Gilbert Markham: Everyone swoons over Heathcliff and Rochester, but nobody ever gives Anne Brontë’s hero enough credit. Gilbert, the narrator of The Tenant of Wildfell Hall stars out as fairly unrecognizable from other young men around him. He’s got a temper, and he is rather overly-confident in his own good looks and talents; but when he meets independent artist Helen Lawrence Huntington, he realizes that there are things in this world bigger than himself, and people who need more than a crooked smile to make them whole. The Tenant of Wildfell Hall is a remarkable book for the simple reason that it features a tortured heroine, a woman with a past, and a man who has to prove himself worthy of her. And Helen doesn’t make it easy. But Gilbert has the good sense to realize that understanding Helen’s fear and reticence is worth the effort…and as he learns the hell that Helen has survived before moving to Wildfell Hall, he realizes that he is going to have to become far more than a pretty face in order to win her heart. Because real love makes you grow up, face the world, and realize it doesn’t revolve around you.

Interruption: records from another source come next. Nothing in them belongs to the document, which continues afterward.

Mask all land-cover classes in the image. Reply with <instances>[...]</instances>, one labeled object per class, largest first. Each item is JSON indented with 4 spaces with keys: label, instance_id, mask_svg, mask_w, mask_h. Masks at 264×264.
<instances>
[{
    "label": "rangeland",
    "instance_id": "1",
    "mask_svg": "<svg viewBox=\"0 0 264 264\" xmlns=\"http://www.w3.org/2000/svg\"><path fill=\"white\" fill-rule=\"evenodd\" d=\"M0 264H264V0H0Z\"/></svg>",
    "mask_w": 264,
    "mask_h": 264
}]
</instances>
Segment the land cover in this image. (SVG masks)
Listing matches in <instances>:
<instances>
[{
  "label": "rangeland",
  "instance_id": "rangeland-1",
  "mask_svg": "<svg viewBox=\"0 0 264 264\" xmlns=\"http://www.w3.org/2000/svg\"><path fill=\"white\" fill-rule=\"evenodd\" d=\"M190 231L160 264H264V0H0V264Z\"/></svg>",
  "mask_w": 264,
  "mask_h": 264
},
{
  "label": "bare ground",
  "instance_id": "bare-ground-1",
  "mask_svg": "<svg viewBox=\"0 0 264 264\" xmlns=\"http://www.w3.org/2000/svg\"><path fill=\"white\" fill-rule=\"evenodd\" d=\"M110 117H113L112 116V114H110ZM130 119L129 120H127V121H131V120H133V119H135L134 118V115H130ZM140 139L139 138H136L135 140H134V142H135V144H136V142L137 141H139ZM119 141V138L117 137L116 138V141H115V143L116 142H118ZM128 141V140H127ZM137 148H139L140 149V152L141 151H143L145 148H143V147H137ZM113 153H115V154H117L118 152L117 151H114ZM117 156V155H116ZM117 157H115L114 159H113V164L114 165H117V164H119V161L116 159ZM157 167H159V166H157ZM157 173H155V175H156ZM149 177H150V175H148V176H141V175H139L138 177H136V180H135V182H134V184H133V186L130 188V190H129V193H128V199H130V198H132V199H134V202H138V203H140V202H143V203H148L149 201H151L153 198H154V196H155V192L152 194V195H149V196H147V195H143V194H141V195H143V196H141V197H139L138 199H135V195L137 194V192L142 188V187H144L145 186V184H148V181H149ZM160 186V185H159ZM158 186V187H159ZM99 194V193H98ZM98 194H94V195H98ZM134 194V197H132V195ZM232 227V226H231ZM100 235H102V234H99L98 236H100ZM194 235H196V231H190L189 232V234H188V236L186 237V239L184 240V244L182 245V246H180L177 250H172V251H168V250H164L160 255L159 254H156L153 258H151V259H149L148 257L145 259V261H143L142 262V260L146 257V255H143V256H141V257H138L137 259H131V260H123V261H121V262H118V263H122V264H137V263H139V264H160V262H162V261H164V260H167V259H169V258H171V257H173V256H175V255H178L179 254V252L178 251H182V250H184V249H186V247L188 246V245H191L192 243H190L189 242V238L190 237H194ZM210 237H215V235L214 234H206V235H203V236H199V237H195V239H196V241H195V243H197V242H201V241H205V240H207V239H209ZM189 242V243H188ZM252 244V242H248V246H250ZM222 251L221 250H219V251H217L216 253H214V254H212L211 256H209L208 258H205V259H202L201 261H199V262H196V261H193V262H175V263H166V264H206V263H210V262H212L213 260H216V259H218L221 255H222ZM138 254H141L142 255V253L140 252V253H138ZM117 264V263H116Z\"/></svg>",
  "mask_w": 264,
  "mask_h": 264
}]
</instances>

Professor Baher: When crafting a love interesting for the quirky, self-determined heroine of Little Women, Jo March, Louisa May Alcott intentionally created a man who was the very opposite of what mainstream fiction dictated a hero should be. But, in the end, Professor Frederic Bhaer turned out to be precisely what a hero should be. He meets Jo when she has moved away from her home, family, and friends in order to make her own way in the world, and, though he finds her fascinating, he lets her do her own thing–but encourages her to be the best version of her that she can be. The discussion (argument, really) that results from his criticism of her writing isn’t a pretty, or a comfortable one, but the result is that both Jo and the good Professor learn what it really means to respect each other, and to realize that they both have room to grown–as individuals, and together. Louisa May Alcott knew that love isn’t easy, and the answers aren’t always simple ones. But, in the end, love isn’t about the sunny days–it’s about sharing your umbrella with someone when it starts raining.
Note: This selection does not in any way detract from Theodore Lawrence, who was my first love.
So, Happy Valentine’s Day, dear readers. May it be full of love and literature!